> [Stored data]
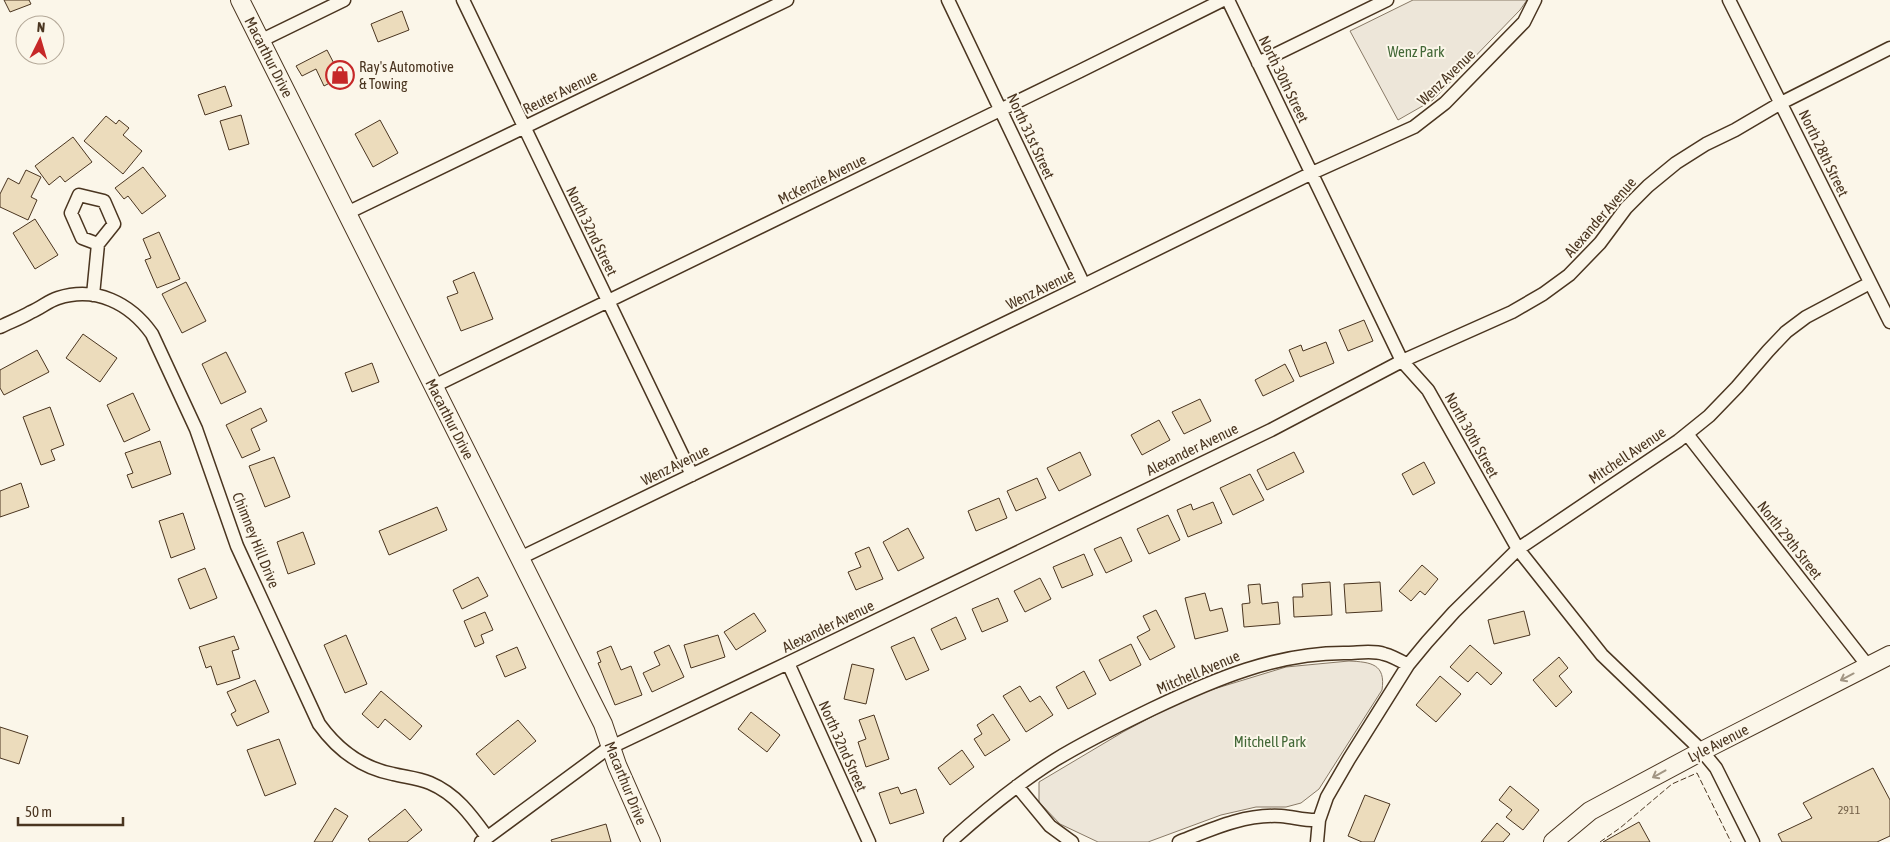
<svg xmlns="http://www.w3.org/2000/svg" width="1890" height="842" viewBox="0 0 1890 842" font-family="'Asap Condensed',sans-serif">
  <rect width="100%" height="100%" fill="#fbf6e9"/>
  <!-- green -->
  <path fill="#ede6d9" stroke="#887966" d="M1413 0H1527L1520 10 1433 100 1398 120 1350 31Z
    M1349 661C1371 662 1386 664 1382 690L1319 789 1301 803 1286 807H1256L1221 815 1148 842H1098L1060 824 1039 802V782L1123 732 1191 696 1286 667Z"/>
  <!-- building -->
  <path fill="#ecdcbc" stroke="#4a3520" d="M4 0H29L31 4 10 12Z
    M402 11 409 30 378 42 371 24Z
    M327 50 341 77 324 86 316 69 302 76 296 66Z
    M225 86 232 106 205 115 198 95Z
    M241 115 249 144 229 150 220 121Z
    M106 116 116 124 119 120 129 128 123 135 142 151 123 174 84 141Z
    M380 120 398 153 373 167 355 134Z
    M73 137 92 162 65 182 60 176 49 185 35 166Z
    M143 167 166 196 142 214 128 196 124 199 115 188Z
    M26 170 41 177 31 197 37 200 28 220 0 207V194L8 178 19 184Z
    M35 219 58 255 35 269 13 233Z
    M159 232 180 279 157 288 145 260 151 258 143 239Z
    M474 272 493 319 461 331 447 297 458 293 453 281Z
    M186 282 206 321 182 333 162 294Z
    M1364 320 1373 341 1348 351 1339 330Z
    M83 334 117 358 100 382 66 358Z
    M1326 342 1334 363 1300 377 1289 350 1301 345 1303 351Z
    M37 350 49 372 4 395 0 388V370Z
    M226 352 246 392 221 404 202 364Z
    M372 363 379 382 352 392 345 373Z
    M1285 364 1294 381 1263 396 1255 380Z
    M133 393 150 430 124 442 107 405Z
    M1200 399 1211 421 1184 434 1172 412Z
    M50 407 64 445 51 450 55 460 41 465 23 417Z
    M261 408 267 421 251 429 260 450 242 458 226 425Z
    M1159 420 1170 440 1142 455 1131 435Z
    M160 441 171 474 132 488 127 475 133 473 125 453Z
    M1080 452 1091 475 1059 491 1047 468Z
    M1294 452 1304 472 1267 490 1257 470Z
    M274 457 290 497 265 507 249 466Z
    M1424 462 1435 483 1413 495 1402 474Z
    M1250 474 1264 500 1233 515 1220 488Z
    M1037 478 1046 498 1016 511 1007 491Z
    M21 483 29 507 0 517V491Z
    M999 498 1007 518 976 531 968 511Z
    M1213 502 1222 523 1188 537 1177 510 1191 504 1193 510Z
    M437 507 447 530 389 555 379 531Z
    M183 513 195 549 171 558 159 521Z
    M1168 515 1180 540 1149 554 1137 529Z
    M908 528 924 558 898 571 883 542Z
    M303 532 315 564 288 574 277 542Z
    M1121 537 1132 561 1106 573 1094 549Z
    M869 547 883 579 856 590 848 572 861 567 855 553Z
    M1084 554 1093 575 1062 588 1053 567Z
    M1422 565 1438 579 1425 595 1420 591 1411 601 1399 591Z
    M205 568 217 598 190 609 178 579Z
    M478 577 488 596 462 609 453 590Z
    M1040 578 1051 599 1025 612 1014 591Z
    M1330 582 1332 615 1294 617 1293 597H1303L1302 584Z
    M1380 582 1382 611 1346 613 1344 584Z
    M1260 584 1262 604 1278 602 1280 624 1244 627 1242 604 1250 603 1248 585Z
    M1205 593 1210 611 1222 608 1228 631 1195 639 1185 598Z
    M998 598 1008 621 982 632 972 609Z
    M1156 610 1175 647 1150 660 1137 637 1150 630 1143 616Z
    M1524 611 1530 635 1494 644 1488 620Z
    M485 612 493 630 481 635 484 643 475 647 464 621Z
    M754 613 766 631 736 650 724 632Z
    M956 617 966 639 941 650 931 629Z
    M346 635 367 684 345 693 324 645Z
    M718 635 725 657 691 668 684 645Z
    M234 636 239 649 232 651 240 678 217 685 211 666 206 668 199 647Z
    M914 637 929 670 906 680 891 647Z
    M1131 644 1141 665 1110 681 1099 660Z
    M669 645 684 677 652 692 643 673 660 665 654 652Z
    M1470 645 1502 673 1491 685 1477 672 1468 682 1450 667Z
    M611 646 621 670 631 666 642 695 615 705 598 663 601 662 597 652Z
    M517 647 526 668 505 677 496 656Z
    M1559 657 1568 668 1559 676 1572 692 1556 707 1533 680Z
    M852 664 874 669 866 704 844 699Z
    M1084 671 1096 694 1068 709 1056 687Z
    M1440 676 1461 694 1436 722 1416 705Z
    M255 680 269 712 237 726 231 714 236 711 227 692Z
    M1020 686 1030 702 1040 696 1053 715 1026 732 1003 696Z
    M381 691 422 726 410 740 385 719 378 728 362 714Z
    M751 712 780 735 767 752 738 729Z
    M993 714 1010 740 985 756 974 739 982 734 977 725Z
    M874 715 889 759 866 767 858 742 866 739 859 720Z
    M518 720 536 741 494 775 476 754Z
    M0 727 28 736 19 764 0 758Z
    M279 739 296 784 265 796 247 750Z
    M962 750 974 767 950 785 938 768Z
    M1873 768 1890 800V836L1877 842H1782L1778 834 1812 818 1803 803Z
    M1510 786 1539 810 1523 830 1506 817 1512 810 1499 800Z
    M898 787 901 794 916 789 924 813 890 824 879 793Z
    M1365 795 1390 804 1374 842H1362L1348 836Z
    M335 808 348 816 332 842H314Z
    M405 809 422 830 407 842H370L368 839Z
    M1639 822 1650 842H1603Z
    M1497 823 1510 834 1503 842H1481Z
    M606 824 611 842H552L551 840Z"/>
  <g fill="none" stroke-linecap="round" stroke-linejoin="round">
    <defs>
      <path id="street" d="M463 0 692 475
        M948 0 1084 285
        M1228 0 1402 361 1428 390 1518 549 1602 655 1702 751 1716 768 1753 842
        M1729 0 1890 322
        M260 41 344 0
        M1258 63 1387 0
        M347 213 787 0
        M93 295 98 244 114 224 104 201 79 195 71 213 82 238 98 244
        M0 327C10 322 21 318 31 312 41 308 48 301 58 298 96 286 130 303 152 334L196 429 237 546 319 724C337 749 362 768 393 774 405 777 418 778 430 783 456 794 471 815 487 837
        M434 386 1080 71 1223 0
        M1687 434 1868 666
        M520 558 1084 285 1312 173 1414 127 1445 103 1524 22 1535 0
        M788 663 869 842
        M1017 786 1050 826 1072 842
        M481 842 607 749 788 663 1271 430 1402 361 1512 312 1543 294 1569 275 1600 243 1626 208 1648 186 1676 163 1706 144 1735 130 1781 103 1890 48
        M950 842C983 812 1017 784 1055 760 1086 741 1119 725 1152 709 1213 680 1277 652 1347 653 1358 653 1373 650 1384 654 1392 656 1401 661 1408 665
        M1179 842C1212 829 1244 814 1281 816 1294 817 1306 821 1319 820
        M1317 842 1319 820 1327 797 1349 759 1408 665 1427 642 1454 612 1518 549 1678 441 1709 416 1737 387 1768 351 1786 332 1806 317 1870 283"/>
      <path id="secondary" d="M240 0 603 724 617 765 651 842
        M1553 842 1590 811 1702 751 1890 655"/>
    </defs>
    <!-- street casing -->
    <use href="#street" stroke="#4a3520" stroke-width="15"/>
    <!-- secondary casing -->
    <use href="#secondary" stroke="#4a3520" stroke-width="20"/>
    <!-- street -->
    <use href="#street" stroke="#fbf6e9" stroke-width="12"/>
    <!-- secondary -->
    <use href="#secondary" stroke="#fbf6e9" stroke-width="18"/>
    <!-- fence -->
    <path stroke="#4a3520" stroke-width="1" stroke-dasharray="6 2.5" stroke-linecap="butt" d="M1600 842 1620 828 1672 784 1697 773 1731 842"/>
  </g>
  <!-- one-way arrows -->
  <defs><path id="oneway-shaft" d="M-6 0H5M1.5-3L5.5 0L1.5 3" fill="none" stroke-width="1.6" stroke-linecap="round" stroke-linejoin="round" transform="scale(1.25)"/></defs>
  <g stroke="#a29684">
    <use href="#oneway-shaft" transform="translate(1847 677) rotate(152)"/>
    <use href="#oneway-shaft" transform="translate(1659 774) rotate(151)"/>
  </g>
  <!-- icons -->
  <defs>
    <symbol id="shop-ring" viewBox="-11 -11 22 22"><circle r="9.5" fill="#fbf6e9" stroke="#c62828" stroke-width="1.5"/><path d="M-5-2.5h2.3a2.7 3.5 0 0 1 5.4 0H5L5.5 6h-11ZM-1.5-2.5h3a1.5 2.3 0 0 0-3 0Z" fill="#c62828"/></symbol>
  </defs>
  <g fill-rule="evenodd">
    <use href="#shop-ring" x="324" y="59" width="32" height="32"/>
  </g>
  <g text-anchor="middle" dominant-baseline="central" stroke-width="4" stroke-linejoin="round" paint-order="stroke">
    <!-- number labels -->
    <g font-size="12" fill="#725f47">
      <text x="1849" y="810">2911</text>
    </g>
    <!-- park labels -->
    <g font-size="15" fill="#436837" stroke="#fbf6e9">
      <text x="1416" y="51">Wenz Park</text>
      <text x="1270" y="741">Mitchell Park</text>
    </g>
    <!-- street labels -->
    <g font-size="15" fill="#4a3520" stroke="#fbf6e9">
      <text transform="translate(269 57) rotate(63)">Macarthur Drive</text>
      <text transform="translate(1446 77) rotate(-44)">Wenz Avenue</text>
      <text transform="translate(1284 79) rotate(64)">North 30th Street</text>
      <text transform="translate(560 92) rotate(-26)">Reuter Avenue</text>
      <text transform="translate(1031 136) rotate(65)">North 31st Street</text>
      <text transform="translate(1824 153) rotate(64)">North 28th Street</text>
      <text transform="translate(822 179) rotate(-26)">McKenzie Avenue</text>
      <text transform="translate(1600 217) rotate(-49)">Alexander Avenue</text>
      <text transform="translate(592 231) rotate(64)">North 32nd Street</text>
      <text transform="translate(1040 289) rotate(-26)">Wenz Avenue</text>
      <text transform="translate(450 419) rotate(63)">Macarthur Drive</text>
      <text transform="translate(1472 435) rotate(61)">North 30th Street</text>
      <text transform="translate(1192 449) rotate(-26)">Alexander Avenue</text>
      <text transform="translate(1627 455) rotate(-34)">Mitchell Avenue</text>
      <text transform="translate(675 465) rotate(-26)">Wenz Avenue</text>
      <text transform="translate(256 540) rotate(68)">Chimney Hill Drive</text>
      <text transform="translate(1790 540) rotate(52)">North 29th Street</text>
      <text transform="translate(828 626) rotate(-26)">Alexander Avenue</text>
      <text transform="translate(1198 672) rotate(-23)">Mitchell Avenue</text>
      <text transform="translate(1718 743) rotate(-27)">Lyle Avenue</text>
      <text transform="translate(843 746) rotate(66)">North 32nd Street</text>
      <text transform="translate(626 783) rotate(68)">Macarthur Drive</text>
    </g>
    <!-- poi labels -->
    <g font-size="15" fill="#4a3520" stroke="#fbf6e9" text-anchor="start">
      <text x="359" y="66">Ray's Automotive<tspan x="359" dy="17">&amp; Towing</tspan></text>
    </g>
  </g>
  <!-- north arrow -->
  <g transform="translate(40 40) rotate(5)"><circle r="24" fill="#fbf6e9" stroke="#b4a999"/>
  <path d="M0-4L9 19L0 12L-9 19Z" fill="#c62828"/>
  <text y="-8" font-size="14" font-weight="bold" text-anchor="middle" fill="#4a3520">N</text>
  </g>
  <!-- scale -->
  <path d="M18 817v8h105v-8" fill="none" stroke="#4a3520" stroke-width="2.5"/>
  <text x="25" y="817" font-size="15" fill="#4a3520" stroke="#fbf6e9" stroke-width="4" paint-order="stroke">50 m</text>
</svg>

> [What needs to be done] Please give an exact copy of the entries above, from the line with "M1080 452 1091 475 1059 491 1047 468Z" down to the line with "M1524 611 1530 635 1494 644 1488 620Z", inclusive, and nothing else.

> [Task response]
    M1080 452 1091 475 1059 491 1047 468Z
    M1294 452 1304 472 1267 490 1257 470Z
    M274 457 290 497 265 507 249 466Z
    M1424 462 1435 483 1413 495 1402 474Z
    M1250 474 1264 500 1233 515 1220 488Z
    M1037 478 1046 498 1016 511 1007 491Z
    M21 483 29 507 0 517V491Z
    M999 498 1007 518 976 531 968 511Z
    M1213 502 1222 523 1188 537 1177 510 1191 504 1193 510Z
    M437 507 447 530 389 555 379 531Z
    M183 513 195 549 171 558 159 521Z
    M1168 515 1180 540 1149 554 1137 529Z
    M908 528 924 558 898 571 883 542Z
    M303 532 315 564 288 574 277 542Z
    M1121 537 1132 561 1106 573 1094 549Z
    M869 547 883 579 856 590 848 572 861 567 855 553Z
    M1084 554 1093 575 1062 588 1053 567Z
    M1422 565 1438 579 1425 595 1420 591 1411 601 1399 591Z
    M205 568 217 598 190 609 178 579Z
    M478 577 488 596 462 609 453 590Z
    M1040 578 1051 599 1025 612 1014 591Z
    M1330 582 1332 615 1294 617 1293 597H1303L1302 584Z
    M1380 582 1382 611 1346 613 1344 584Z
    M1260 584 1262 604 1278 602 1280 624 1244 627 1242 604 1250 603 1248 585Z
    M1205 593 1210 611 1222 608 1228 631 1195 639 1185 598Z
    M998 598 1008 621 982 632 972 609Z
    M1156 610 1175 647 1150 660 1137 637 1150 630 1143 616Z
    M1524 611 1530 635 1494 644 1488 620Z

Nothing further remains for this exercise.